Constructs a multiplex network from two `igraph` layers and writes the multiplex structure to file. Layers should share some, but not necessary all, nodes. Function interprets the first layer as correlation layer. The second layer, if weighted, should have only non.negative weights and can be interpreted as distance layer. Multiplex structure can be written as `Infomap` of `multinet` object.

meMultiplex(
  cor_layer,
  supplementary_layer,
  output_file,
  cor_weighted = TRUE,
  supp_weighted = TRUE,
  cor_normalization_fun = meNet::max_normalization,
  supp_normalization_fun = meNet::neg_max_normalization,
  output_type = "infomap",
  inter_cor_supp = NULL,
  inter_supp_cor = inter_cor_supp
)

Arguments

cor_layer

Correlation layer of the multiplex as `igraph` object.

supplementary_layer

Supplementary layer of the multiples as `igraph` object.

output_file

Name of the output file to which multiplex structure is written.

cor_weighted

Whether the correlation layer is weighted. If `FALSE`, all weights are set to `1`. Defaults to `TRUE`.

supp_weighted

Whether the supplementary layer is weighted. If `FALSE`, all weights are set to `1`. Defaults to `TRUE`.

cor_normalization_fun

Normalization function applied on the weights of the correlation layer, if the layer is weighted. If `NULL`, no normalization is applied. Defaults to `max_normalization`.

supp_normalization_fun

Normalization function applied on the weights of the supplementary layer, if the layer is weighted. If `NULL`, no normalization is applied. Defaults to `neg_max_normalization`.

output_type

Structure of the output file. Has to be one of the values "infomap"`` or `"multinet"`. Default value is `"infomap"`.

inter_cor_supp

Weight of the inter-layer edges from the correlation layer to the supplementary layer. Defaults to `NULL`.

inter_supp_cor

Weight of the inter-layer edges from the supplementary layer to the correlation layer. By default, the values is equal to `inter_cor_supp`.

Value

A vector of removed nodes. Invisibly, structure of the created multiplex is saved to the `output_file`.

Details

Layers could previously be constructed using some of the functions `meNet_cor`, `meNet_CGI` or `meNet_gene`. If layers are weighted, function searches for the edge attributes with names`"Cor"` and `"Dist"`. If the attribute doesn't exist, it takes the first edge attribute instead. The function handles weight of the first layer as correlations and weights of the second layer as distances.

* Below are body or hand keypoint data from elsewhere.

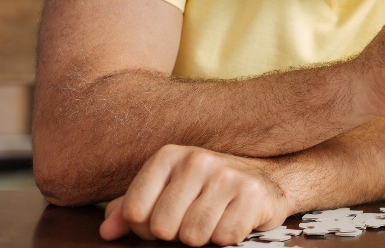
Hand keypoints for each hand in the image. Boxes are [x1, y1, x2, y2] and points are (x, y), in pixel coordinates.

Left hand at [99, 144, 288, 245]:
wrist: (267, 180)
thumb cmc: (208, 189)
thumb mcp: (168, 190)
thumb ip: (131, 208)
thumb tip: (107, 230)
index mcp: (170, 156)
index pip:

Function checks if all edge weights of `supplementary_layer` are positive. For negative weights of `correlation_layer`, corresponding edge is removed from both layers. In this step more power is given to significantly negative correlations in community breakage. After the removal of negative edges, nodes which are isolated in both layers are removed from the multiplex.

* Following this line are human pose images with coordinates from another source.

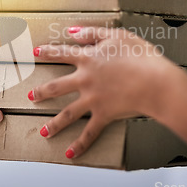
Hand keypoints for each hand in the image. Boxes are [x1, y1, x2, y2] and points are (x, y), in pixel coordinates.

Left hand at [29, 26, 179, 158]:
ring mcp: (92, 99)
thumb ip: (92, 32)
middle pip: (56, 87)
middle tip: (31, 96)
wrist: (155, 81)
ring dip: (54, 124)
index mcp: (88, 59)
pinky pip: (89, 133)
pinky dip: (79, 145)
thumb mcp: (116, 35)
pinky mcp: (104, 115)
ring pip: (67, 114)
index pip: (62, 53)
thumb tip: (71, 32)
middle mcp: (85, 80)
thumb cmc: (140, 56)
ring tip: (43, 132)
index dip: (47, 52)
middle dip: (41, 92)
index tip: (35, 53)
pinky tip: (70, 154)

Additional parameters can be set, such as the weight of inter-layer edges. `inter_cor_supp` defines the weight of all inter-layer edges from the correlation layer to the supplementary layer, while `inter_supp_cor` defines the weight of all inter-layer edges from the supplementary layer to the correlation layer. By default, both values are `NULL`. If `NULL`, for `Infomap` output inter-layer edges are not added to file while for `multinet` output the type of network is defined as `multiplex` instead of `multilayer`.

If a layer is weighted, normalization function can be used on the edge weights. For correlation layer the default is maximum normalization using `max_normalization` function. For supplementary layer, the default is negative maximum normalization with `neg_max_normalization`. The difference in normalization function exists because weights of correlation layer can be interpreted as "strengths" while the weights of supplementary layer can be interpreted as "cost". That is, large correlation has opposite impact than the large distance for a pair of nodes.

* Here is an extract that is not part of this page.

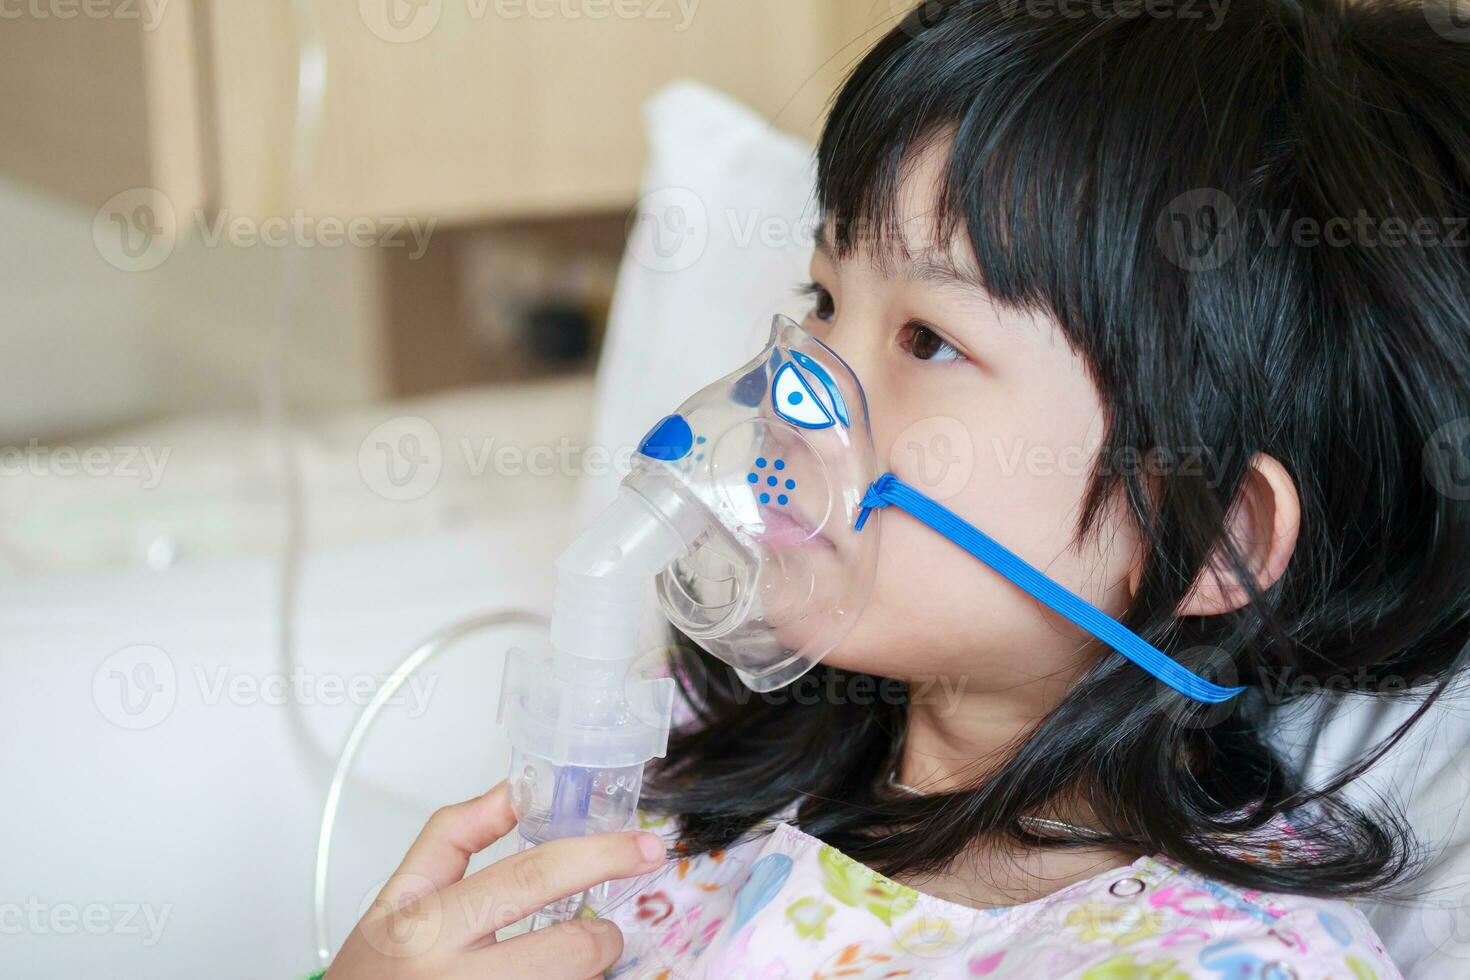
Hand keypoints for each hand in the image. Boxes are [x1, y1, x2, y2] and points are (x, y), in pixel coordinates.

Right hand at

Resulting multiplex structure is written to a file either in the `Infomap` (De Domenico et al. 2015) format or in the `multinet` (Magnani et al. 2021) format, depending on the `output_type`. `Infomap`-style file can be used by `Infomap` algorithm online or from the command line upon installation. `multinet`-style file can be converted to `multinet` object using `meMultiplex_to_multinet` function.

References

De Domenico M, Lancichinetti A, Arenas A, Rosvall M (2015). “Identifying modular flows on multilayer networks reveals highly overlapping organization in interconnected systems.” Physical Review X, 5(1), 011027.

Magnani M, Rossi L, Vega D (2021). “Analysis of Multiplex Social Networks with R.” Journal of Statistical Software, 98(1), 1--30.